Total Time: 3 hrs 30 mins Preparation Time: 3 hrs Cook Time: 30 mins

Ingredients

  • 1 (4 1/2 lb) whole chickens, quartered
  • 4 (14 1/2 ounce) cans reduced-sodium chicken broth
  • 8 tablespoons olive oil
  • 2 cups finely chopped onions
  • 3 tablespoons chopped garlic
  • 1 teaspoon dried oregano
  • 1 teaspoon ground cumin
  • 1/4 teaspoon ground cinnamon
  • 5 tablespoons hot mexican chili powder
  • 3 tablespoons all-purpose flour
  • 1/2 ounce semisweet chocolate
  • 16 (5 -6 inch) corn tortillas
  • 1 lb monterey jack cheese, coarsely grated (about 4.5 cups)
  • 1 cup drained pimento stuffed olive, sliced

Recipe

  • 1 place chicken and broth in heavy large pot. bring to a boil.
  • 2 reduce heat to medium-low, partially cover pot and simmer until chicken is cooked, about 30 minutes.
  • 3 cool chicken in broth.
  • 4 strain broth and spoon off fat; reserve broth.
  • 5 remove chicken skin and bones; discard.
  • 6 shred chicken coarsely; transfer to a large bowl. set aside.
  • 7 heat 3 tbl oil in a large saucepan over medium-low heat.
  • 8 add 1 cup onion, garlic, oregano, cumin and cinnamon to the saucepan. cook until onion is almost tender, stirring occasionally, about 10 minutes.
  • 9 mix in chili powder and flour; stir 3 minutes.
  • 10 gradually whisk in 4.5 cups of the broth (reserve remaining broth for red rice).
  • 11 increase heat to medium-high and bring to a boil.
  • 12 boil until reduced to about 3 cups, stirring occasionally, about 35 minutes.
  • 13 remove from heat and whisk in chocolate. season with salt and pepper, cool.
  • 14 heat 1 tbl oil in medium skillet over medium heat.
  • 15 add 1 tortilla and cook until just pliable, about 20 seconds per side.

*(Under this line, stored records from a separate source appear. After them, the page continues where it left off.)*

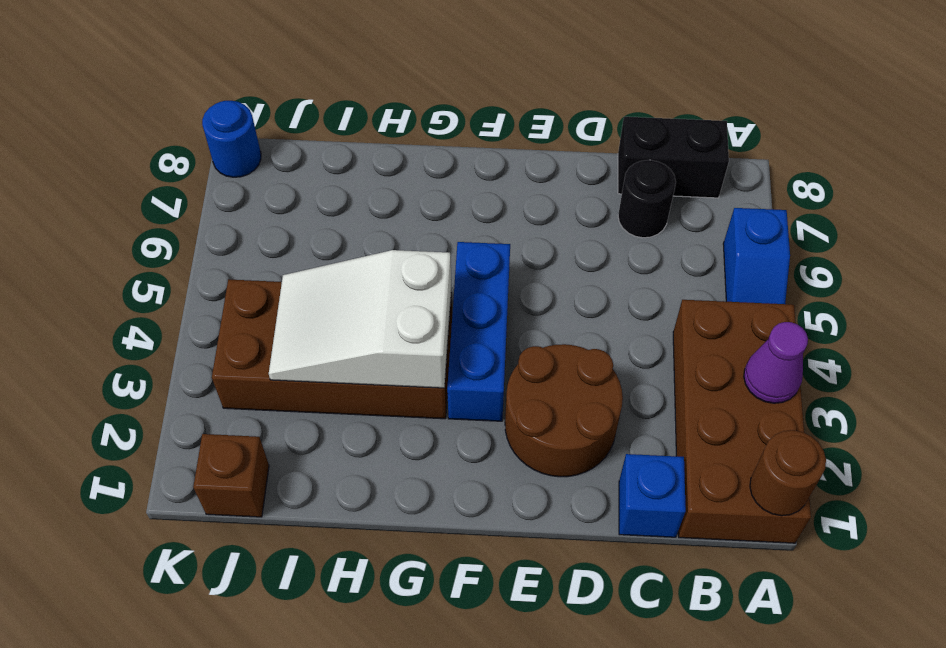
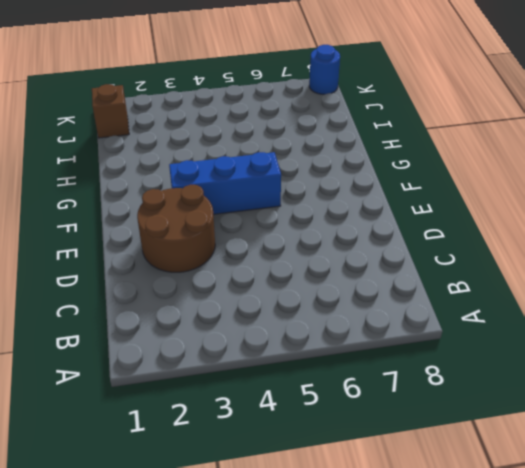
none -> brown brick A1:B4 level 1
none -> blue slope A5:A6 level 1 top 6
none -> black brick B8:C8 level 1

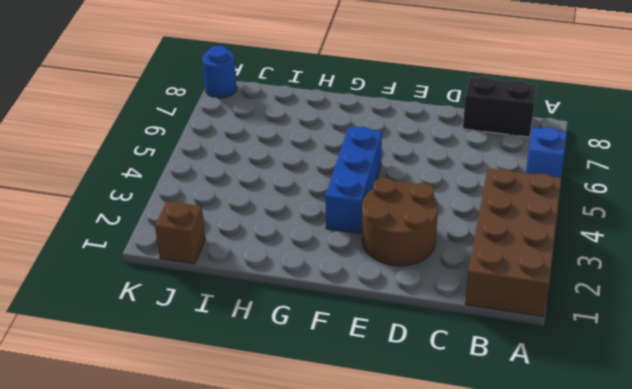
none -> blue brick C1 level 1
none -> black round brick C7 level 1
none -> brown brick G3:J4 level 1

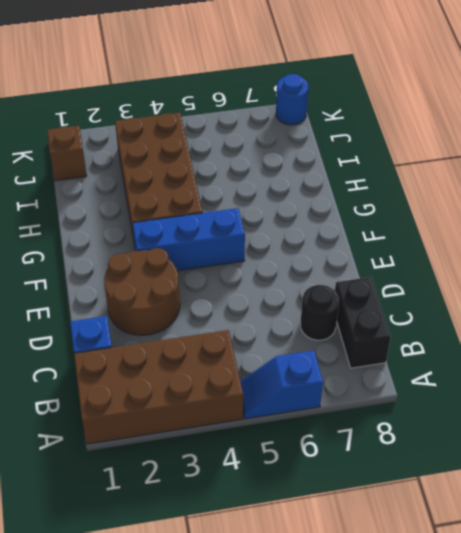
none -> brown round brick A1 level 2
none -> purple cone A3 level 2
none -> white slope G3:I4 level 2 top G

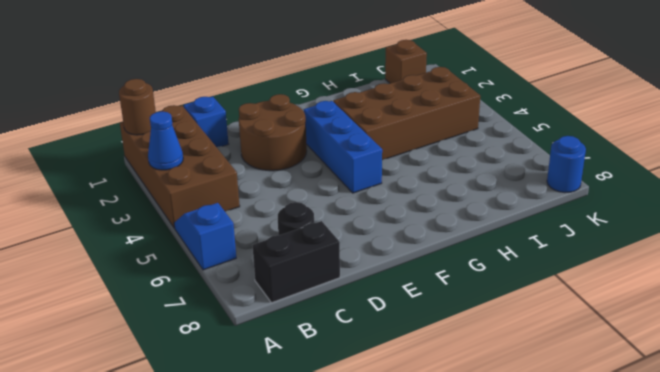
blue cone A3 level 2 -> purple cone A3 level 2
none -> white slope G3:I4 level 2 top G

  • 16 transfer to a paper-towel-lined baking sheet. repeat with remaining tortillas, adding oil as needed.
  • 17 spread 1/3 cup of sauce in each of two 13x9x2 -inch glass baking dishes.

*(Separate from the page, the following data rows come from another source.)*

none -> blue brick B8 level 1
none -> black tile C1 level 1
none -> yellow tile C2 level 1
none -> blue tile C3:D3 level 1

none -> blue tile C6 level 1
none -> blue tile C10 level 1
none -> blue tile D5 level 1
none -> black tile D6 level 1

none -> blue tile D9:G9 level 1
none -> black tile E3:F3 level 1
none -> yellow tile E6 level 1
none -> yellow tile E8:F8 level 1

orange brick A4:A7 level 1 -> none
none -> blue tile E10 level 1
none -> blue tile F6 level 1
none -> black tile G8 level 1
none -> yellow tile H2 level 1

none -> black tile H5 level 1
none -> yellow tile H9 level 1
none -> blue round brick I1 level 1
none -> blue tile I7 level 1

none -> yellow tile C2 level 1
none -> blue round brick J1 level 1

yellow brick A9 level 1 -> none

  • 18 mix 1 cup of the sauce into the chicken.
  • 19 arrange 8 tortillas on work surface.
  • 20 spoon 3 tbl cheese, 1 tbl olives, 1 tbl onions, and 1/4 cup chicken over center of each tortilla.
  • 21 roll up tortillas. arrange seam side down in 1 prepared dish.

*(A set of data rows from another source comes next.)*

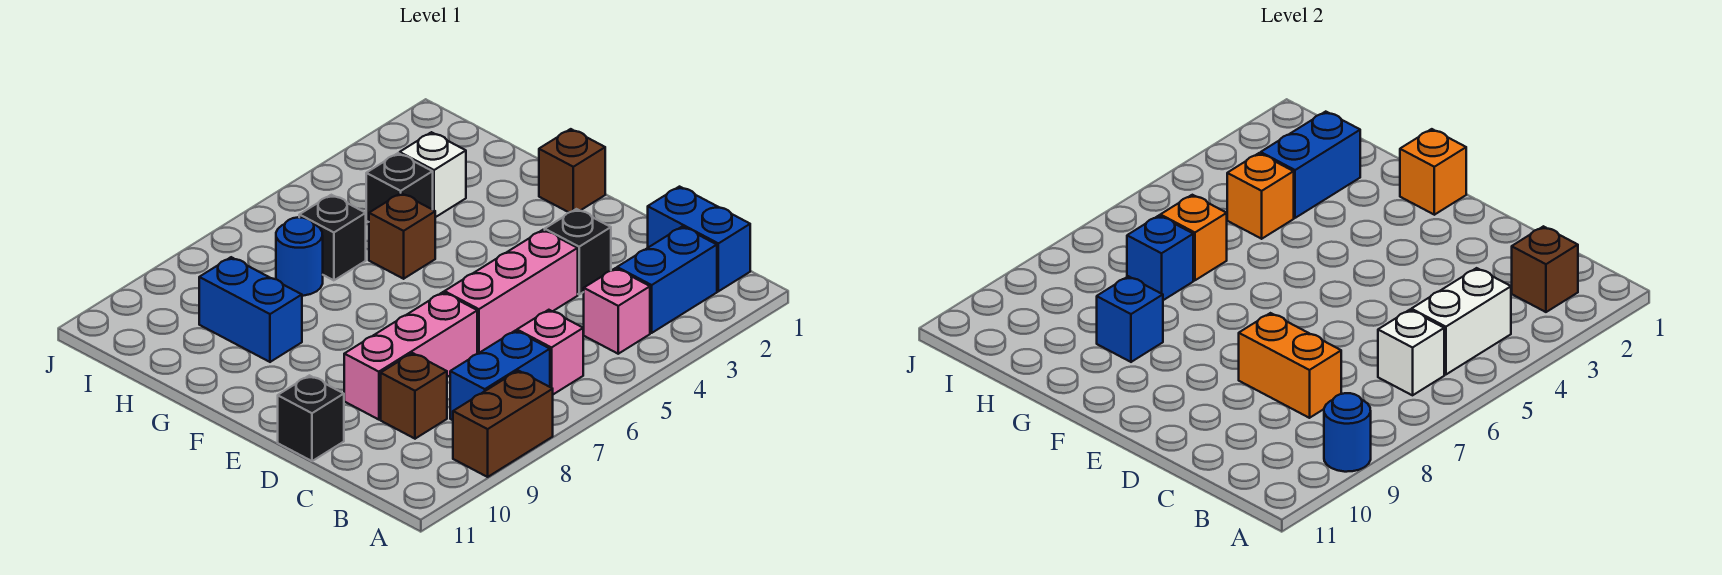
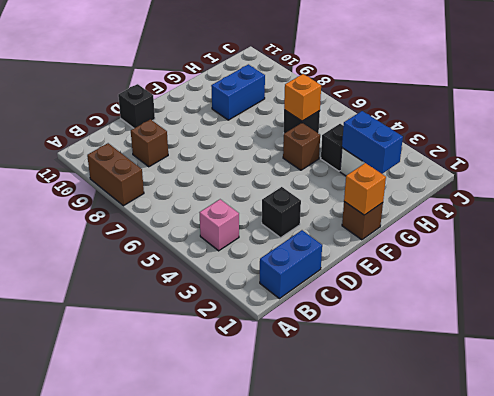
none -> blue brick B2:B3 level 1
none -> pink brick B6 level 1
none -> blue brick B7:B8 level 1

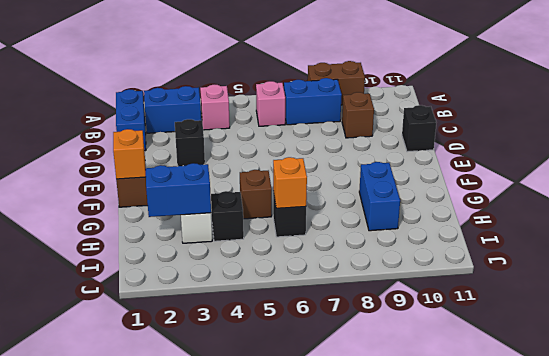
none -> pink brick D4:D6 level 1
none -> pink brick D7:D9 level 1
none -> blue round brick H7 level 1

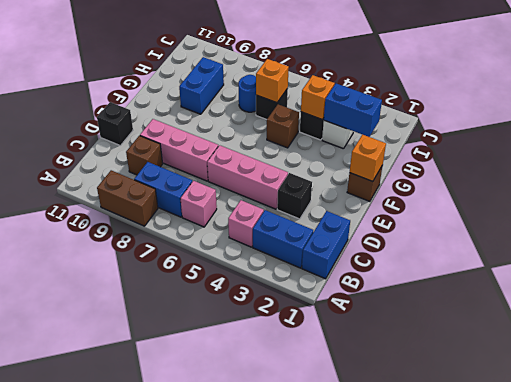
none -> blue round brick A9 level 2
none -> brown brick B2 level 2
none -> white brick B4:B5 level 2

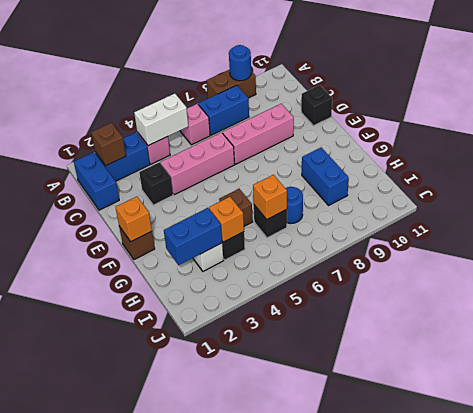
none -> brown brick C9 level 1
none -> white brick B6 level 2
none -> orange brick C8:D8 level 2

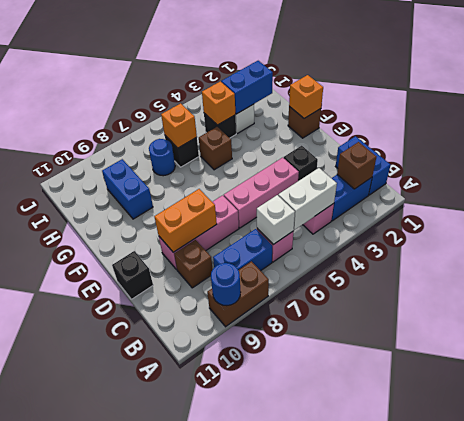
orange brick D8:D9 level 2 -> orange brick C8:D8 level 2
none -> blue brick G9 level 2
none -> blue brick H7 level 2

  • 22 repeat with remaining tortillas (can be prepared 1 day ahead. cover sauce and enchiladas separately, cool).
  • 23 pre-heat oven to 375 degrees f. top each enchilada with remaining sauce, then sprinkle with remaining cheese.
  • 24 cover with foil; bake for 20 minutes (30 minutes if chilled.).
  • 25 remove foil and bake until sauce and cheese bubbles, about 10 minutes.
  • 26 let stand 10 minutes and serve.